6In Jordan Williams’s “The Stigmata or the Tattoo: Eternity and the National Museum of Australia”, the notion of text under consideration is both narrowed and expanded. Williams considers not only the Museum as a readable text, but also engages with the building’s association with the more specific textual artifact that is Arthur Stace’s “Eternity” script, tracing the evocation of this text both inside and outside the building in terms of theories of tattoo versus stigmata.
7The fictional piece for this issue is Janet Jones’s “Interactive Essay Simulation”, in which dreams and reality, handwriting and electronic text, fuse to form a coherent but nightmarish textual world in which “the real world threatens back at gigabyte speed with Search Engine headlines proclaiming WAR, DISEASE, FAMINE, TERROR and AIDS”.
8In a piece that shares some of the same concerns as our feature article, Donna Lee Brien provides some fascinating insights into the nuanced process of "ventriloquizing": the invention of a pseudo-autobiographical account of certain aspects of an Australian woman's life using extensive archival research as a point of departure. "Imagining Mary Dean: Representing Another’s Life in Text" discusses the literary and ethical implications of this act, and Brien's attempts to develop a suitably authentic voice.

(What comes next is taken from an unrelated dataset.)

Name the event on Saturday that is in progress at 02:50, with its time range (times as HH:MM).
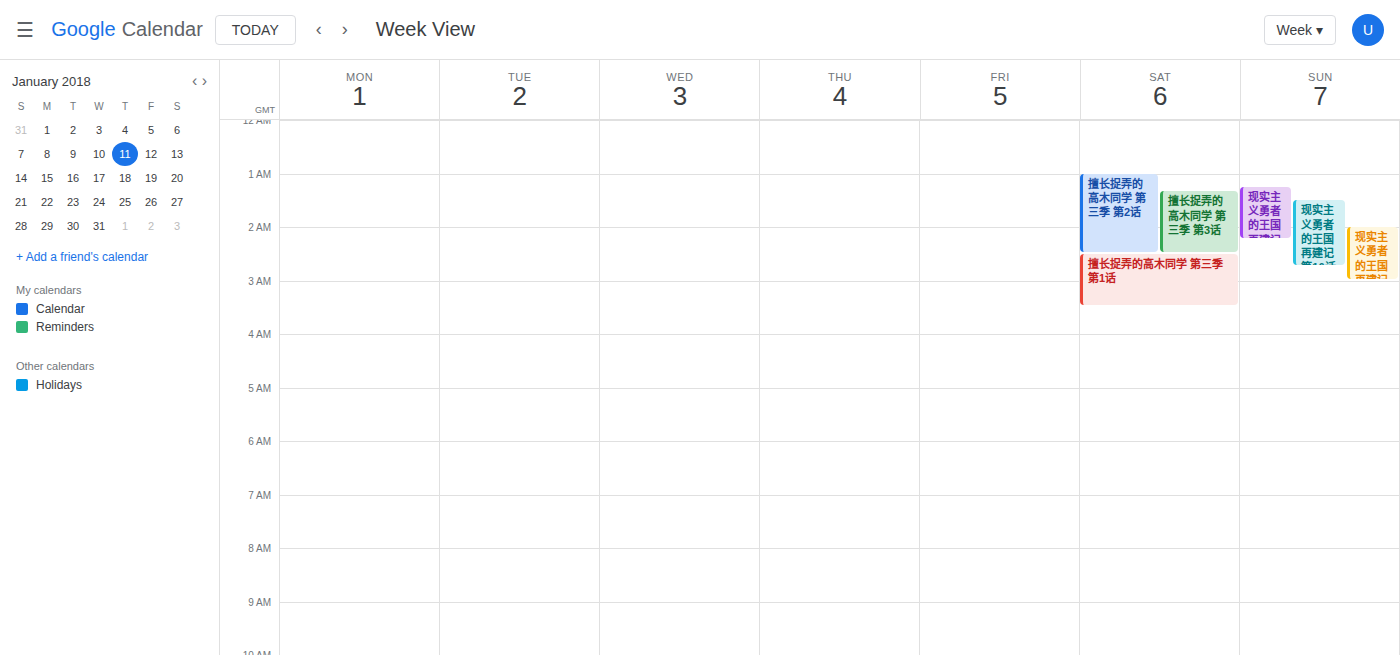
"擅长捉弄的高木同学 第三季 第1话", 02:30 to 03:30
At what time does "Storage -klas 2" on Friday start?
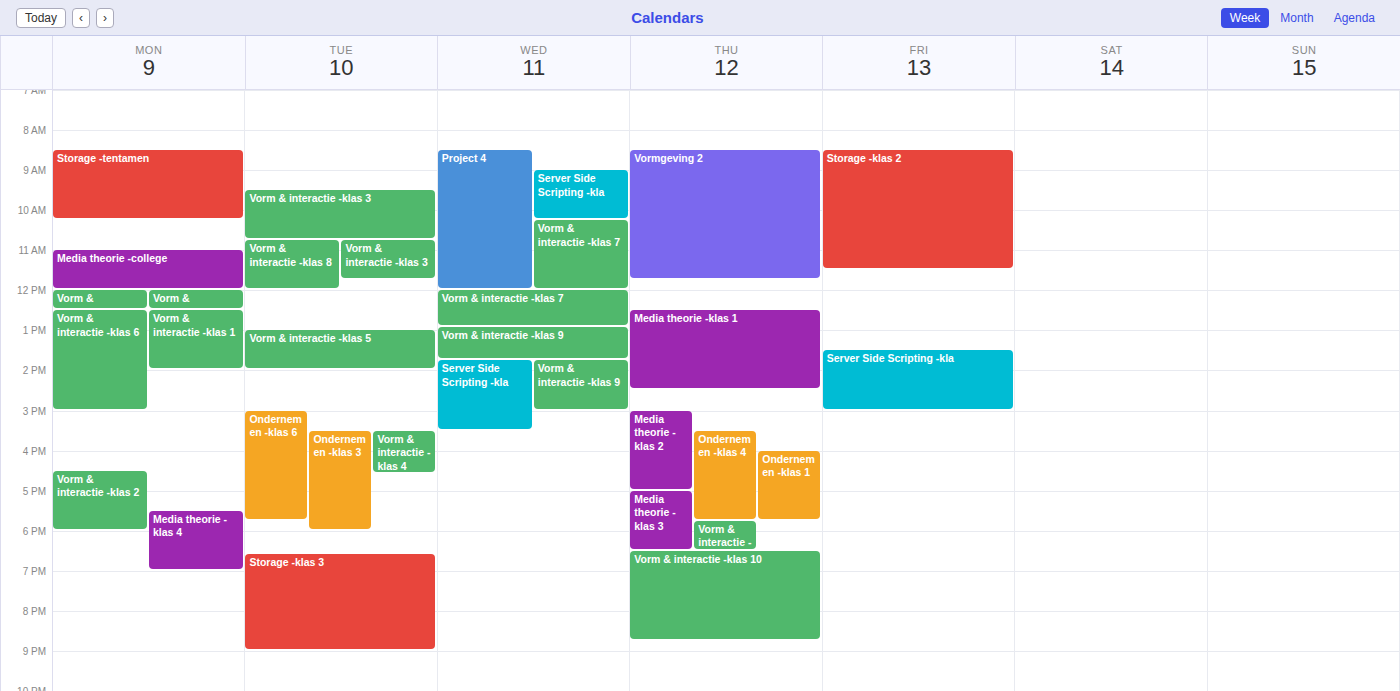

This is made all the more compelling given the harrowing circumstances of Dean's early life in nineteenth-century Sydney, Australia, and the questions that remain about her ultimate fate.
9In “'Aren’t You Cool, You can Scribble Illegibly on Toilet Walls': Some Reflections on Graffiti in the Academy", Toby Ganley parses the representational codes of two pieces of related graffiti he once encountered in a university washroom. The first he identifies as a distinctive signature or ‘tag'; the second, reproduced in the title of his paper, is a entirely legible response to the tag. For Ganley, then, the result is a public dialogue of sorts that brings into question the intentionality of the graffiti's authors, and "exposes the gap between representation and the represented".
10"'Show Me the Money!': The Ideological Evolution of Monetary Form" explores the physical manifestations of currency - from silver to copper, paper and, ultimately, to plastic. In this paper, Sergio Rizzo discusses the graphical ephemera - symbols, mottos, even holograms - that adorn money in all its forms, in order to trace some of its semantic contours. As he says: "the different materials and their specific textual forms become the dominant, if not always preferred, means of transferring and storing value or wealth in their respective capitalist phases".
11Finally, we present an article that engages with a less fluid notion of “text” and its social significance. Simone Pettigrew's contribution is an informed, highly pragmatic discussion regarding the physical appearance and legibility of the printed word. In "Creating Text for Older Audiences" she argues that "the physical changes associated with aging have significant implications for the design and presentation of text". Scientific evidence points to the necessity for certain design features that can anticipate the inevitable changes in physiology and cognitive capacity that accompany aging.